**Testo di partenza:**

Alimentazione ai tempi della fase 1

Questo periodo di quarantena verrà ricordato anche come il periodo in cui il lievito, le farine, le uova sono stati gli ingredienti più richiesti e venduti perché tutti si sono dilettati a  fare le più svariate pietanze. E’ d’obbligo chiedersi quanto sono cambiate le nostre abitudini alimentari durante il Coronavirus. In queste settimane di lockdown a furia di riscoprire il nostro habitat domestico grazie al maggior tempo avuto a disposizione abbiamo tutti trascorso molto più tempo ai fornelli e soprattutto abbiamo sperimentato ricette mai fatte.

 

Diciamo che nelle prime settimane di quarantena ci si è concessi qualche strappo in più alla regola e pertanto abbiamo anche esagerato mettendo qualche chilo di troppo. Se dovessimo raccontare attraverso un’istantanea le  abitudini degli italiani durante il lockdown  potremmo usare l’immagine di tante mani in pasta, pronte a preparare qualcosa.

E’ questo quello che emerge da una ricerca – indagine condotta da un gruppo di ricercatori dell’Università di Tor Vergata che per due settimane hanno chiesto a circa 5.000 italiani di rispondere ad una serie di domande per valutare i consumi alimentari e lo stile di vita nella fase 1 della pandemia da Covid-19. Lo scenario emerso dal campione, dimostra che quasi 1 persona su 2 si è dilettata preparando i dolci e 1 su 3 impastando pizze e focacce in casa. Molti di noi hanno esagerato con i carboidrati. Il 48% degli intervistati ha dichiarato di alleviare l’ansia con alimenti che ne erano ricchi. La voglia di alimenti ricchi in zuccheri semplici può scattare in particolare in periodi caratterizzati da un forte stress. Come quello da cui iniziamo a emergere in questi giorni, per l’appunto. Il target che ha partecipato all’indagine sono perlopiù donne tra i 16 e gli 85 anni. Accanto alle loro sono cambiate le abitudini anche dei bambini che hanno avuto meno tempo da dedicare all’attività fisica e che hanno fatto più consumo di carboidrati e grassi.

«La quarantena potrebbe aumentare la quota di bambini in eccesso ponderale – conferma Maria Rosaria Licenziati, direttore del centro obesità e patologie endocrine correlate dell’azienda ospedaliera di rilievo nazionale Santobono-Pausilipon di Napoli.

Ripartiamo! Coronavirus e alimentazione ai tempi della fase 2

Adesso che si ricomincia a tornare lentamente alla normalità dobbiamo riprendere le sane abitudini alimentari dunque prediligere proteine vegetali, poi quelle del pesce, delle uova, della carne bianca e della carne rossa.

**Esercizio:** Riscrivi il testo sull'alimentazione in quarantena tra "Diciamo che nelle" e "a preparare qualcosa.", inclusi, sostituendo "strappo" con "sgarro". Le voci seguenti non servono per svolgere il compito.

**Dati forniti:**
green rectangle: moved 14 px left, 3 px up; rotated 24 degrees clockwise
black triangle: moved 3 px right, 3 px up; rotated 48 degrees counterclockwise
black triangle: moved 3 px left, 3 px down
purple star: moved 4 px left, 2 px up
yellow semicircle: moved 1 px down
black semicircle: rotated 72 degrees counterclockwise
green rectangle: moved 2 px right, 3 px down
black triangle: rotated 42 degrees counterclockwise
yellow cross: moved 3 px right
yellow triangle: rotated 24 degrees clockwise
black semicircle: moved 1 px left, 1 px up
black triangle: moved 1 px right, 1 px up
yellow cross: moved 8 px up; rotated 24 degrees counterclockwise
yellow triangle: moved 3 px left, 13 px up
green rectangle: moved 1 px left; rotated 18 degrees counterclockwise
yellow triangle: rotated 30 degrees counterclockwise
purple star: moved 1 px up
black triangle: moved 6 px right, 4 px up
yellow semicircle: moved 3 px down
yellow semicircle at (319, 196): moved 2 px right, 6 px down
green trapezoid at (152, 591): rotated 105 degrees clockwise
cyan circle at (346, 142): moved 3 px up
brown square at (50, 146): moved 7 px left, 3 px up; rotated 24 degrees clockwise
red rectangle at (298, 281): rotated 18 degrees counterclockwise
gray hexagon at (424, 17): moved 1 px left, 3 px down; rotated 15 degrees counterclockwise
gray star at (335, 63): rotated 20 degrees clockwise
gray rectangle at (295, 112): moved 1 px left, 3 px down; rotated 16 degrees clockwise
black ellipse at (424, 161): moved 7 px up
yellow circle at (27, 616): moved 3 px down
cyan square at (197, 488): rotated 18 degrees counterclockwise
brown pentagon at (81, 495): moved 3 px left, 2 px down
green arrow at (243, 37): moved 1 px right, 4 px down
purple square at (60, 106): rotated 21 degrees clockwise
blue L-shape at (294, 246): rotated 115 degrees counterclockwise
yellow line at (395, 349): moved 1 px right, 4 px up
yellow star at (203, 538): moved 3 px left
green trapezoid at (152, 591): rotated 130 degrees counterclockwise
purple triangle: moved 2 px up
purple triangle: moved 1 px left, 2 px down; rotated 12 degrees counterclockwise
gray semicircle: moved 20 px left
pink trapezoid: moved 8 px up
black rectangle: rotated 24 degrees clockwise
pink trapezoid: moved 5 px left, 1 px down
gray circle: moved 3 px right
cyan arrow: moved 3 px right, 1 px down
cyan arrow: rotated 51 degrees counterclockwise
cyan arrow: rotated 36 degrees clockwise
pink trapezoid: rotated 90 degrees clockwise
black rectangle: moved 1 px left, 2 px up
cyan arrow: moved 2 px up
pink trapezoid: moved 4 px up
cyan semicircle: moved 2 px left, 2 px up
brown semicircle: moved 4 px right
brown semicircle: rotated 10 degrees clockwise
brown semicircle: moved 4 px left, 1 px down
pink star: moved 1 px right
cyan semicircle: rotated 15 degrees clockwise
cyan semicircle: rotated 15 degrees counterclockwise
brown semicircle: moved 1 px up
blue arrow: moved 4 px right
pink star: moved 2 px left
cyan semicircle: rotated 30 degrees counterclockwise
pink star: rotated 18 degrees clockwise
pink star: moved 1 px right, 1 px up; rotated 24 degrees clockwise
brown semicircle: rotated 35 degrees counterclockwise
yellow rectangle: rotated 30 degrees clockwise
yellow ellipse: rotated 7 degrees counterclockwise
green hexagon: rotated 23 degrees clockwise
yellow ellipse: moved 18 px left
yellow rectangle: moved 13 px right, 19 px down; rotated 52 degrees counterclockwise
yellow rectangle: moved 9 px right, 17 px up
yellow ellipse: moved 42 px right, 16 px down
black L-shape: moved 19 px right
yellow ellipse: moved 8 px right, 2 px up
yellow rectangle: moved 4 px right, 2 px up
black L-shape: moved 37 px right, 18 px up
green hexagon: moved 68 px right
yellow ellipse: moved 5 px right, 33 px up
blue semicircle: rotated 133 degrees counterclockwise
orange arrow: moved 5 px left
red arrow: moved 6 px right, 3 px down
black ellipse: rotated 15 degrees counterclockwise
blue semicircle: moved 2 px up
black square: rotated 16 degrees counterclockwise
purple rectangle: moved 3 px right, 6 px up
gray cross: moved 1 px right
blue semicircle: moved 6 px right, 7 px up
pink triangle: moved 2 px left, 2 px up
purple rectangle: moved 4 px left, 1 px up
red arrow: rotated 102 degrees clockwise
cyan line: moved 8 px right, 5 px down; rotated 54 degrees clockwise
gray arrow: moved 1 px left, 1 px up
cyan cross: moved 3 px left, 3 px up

**Soluzione:**
Diciamo che nelle prime settimane di quarantena ci si è concessi qualche sgarro in più alla regola e pertanto abbiamo anche esagerato mettendo qualche chilo di troppo. Se dovessimo raccontare attraverso un’istantanea le  abitudini degli italiani durante il lockdown  potremmo usare l’immagine di tante mani in pasta, pronte a preparare qualcosa.